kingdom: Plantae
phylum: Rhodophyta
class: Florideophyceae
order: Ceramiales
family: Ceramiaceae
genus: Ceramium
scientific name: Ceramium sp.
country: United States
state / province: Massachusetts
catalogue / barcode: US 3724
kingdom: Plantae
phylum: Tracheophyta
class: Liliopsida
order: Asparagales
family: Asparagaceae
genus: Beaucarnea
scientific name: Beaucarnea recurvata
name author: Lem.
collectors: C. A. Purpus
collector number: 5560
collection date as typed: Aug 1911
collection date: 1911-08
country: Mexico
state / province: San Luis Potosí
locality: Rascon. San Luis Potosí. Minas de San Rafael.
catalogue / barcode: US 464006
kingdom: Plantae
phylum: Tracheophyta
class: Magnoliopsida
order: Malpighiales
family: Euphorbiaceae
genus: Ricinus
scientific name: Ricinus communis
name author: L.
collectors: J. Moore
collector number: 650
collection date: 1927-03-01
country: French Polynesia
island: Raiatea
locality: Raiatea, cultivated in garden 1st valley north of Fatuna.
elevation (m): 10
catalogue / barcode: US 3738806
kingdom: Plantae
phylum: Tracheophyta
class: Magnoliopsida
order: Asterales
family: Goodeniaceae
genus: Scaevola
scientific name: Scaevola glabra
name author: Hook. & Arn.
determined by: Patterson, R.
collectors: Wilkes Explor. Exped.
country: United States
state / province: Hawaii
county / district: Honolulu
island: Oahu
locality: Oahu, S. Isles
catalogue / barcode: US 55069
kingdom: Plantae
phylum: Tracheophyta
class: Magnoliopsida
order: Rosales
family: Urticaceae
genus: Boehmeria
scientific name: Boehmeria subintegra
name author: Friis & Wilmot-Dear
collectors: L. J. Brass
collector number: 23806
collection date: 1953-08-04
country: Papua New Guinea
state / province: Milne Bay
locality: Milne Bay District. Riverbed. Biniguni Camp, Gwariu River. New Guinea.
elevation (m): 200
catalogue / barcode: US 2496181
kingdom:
::::
## What the task requires
Present every line of the rows above as a numbered list, omitting any blank lines.

## Output below
1. kingdom: Plantae
2. phylum: Rhodophyta
3. class: Florideophyceae
4. order: Ceramiales
5. family: Ceramiaceae
6. genus: Ceramium
7. scientific name: Ceramium sp.
8. country: United States
9. state / province: Massachusetts
10. catalogue / barcode: US 3724
11. kingdom: Plantae
12. phylum: Tracheophyta
13. class: Liliopsida
14. order: Asparagales
15. family: Asparagaceae
16. genus: Beaucarnea
17. scientific name: Beaucarnea recurvata
18. name author: Lem.
19. collectors: C. A. Purpus
20. collector number: 5560
21. collection date as typed: Aug 1911
22. collection date: 1911-08
23. country: Mexico
24. state / province: San Luis Potosí
25. locality: Rascon. San Luis Potosí. Minas de San Rafael.
26. catalogue / barcode: US 464006
27. kingdom: Plantae
28. phylum: Tracheophyta
29. class: Magnoliopsida
30. order: Malpighiales
31. family: Euphorbiaceae
32. genus: Ricinus
33. scientific name: Ricinus communis
34. name author: L.
35. collectors: J. Moore
36. collector number: 650
37. collection date: 1927-03-01
38. country: French Polynesia
39. island: Raiatea
40. locality: Raiatea, cultivated in garden 1st valley north of Fatuna.
41. elevation (m): 10
42. catalogue / barcode: US 3738806
43. kingdom: Plantae
44. phylum: Tracheophyta
45. class: Magnoliopsida
46. order: Asterales
47. family: Goodeniaceae
48. genus: Scaevola
49. scientific name: Scaevola glabra
50. name author: Hook. & Arn.
51. determined by: Patterson, R.
52. collectors: Wilkes Explor. Exped.
53. country: United States
54. state / province: Hawaii
55. county / district: Honolulu
56. island: Oahu
57. locality: Oahu, S. Isles
58. catalogue / barcode: US 55069
59. kingdom: Plantae
60. phylum: Tracheophyta
61. class: Magnoliopsida
62. order: Rosales
63. family: Urticaceae
64. genus: Boehmeria
65. scientific name: Boehmeria subintegra
66. name author: Friis & Wilmot-Dear
67. collectors: L. J. Brass
68. collector number: 23806
69. collection date: 1953-08-04
70. country: Papua New Guinea
71. state / province: Milne Bay
72. locality: Milne Bay District. Riverbed. Biniguni Camp, Gwariu River. New Guinea.
73. elevation (m): 200
74. catalogue / barcode: US 2496181
75. kingdom:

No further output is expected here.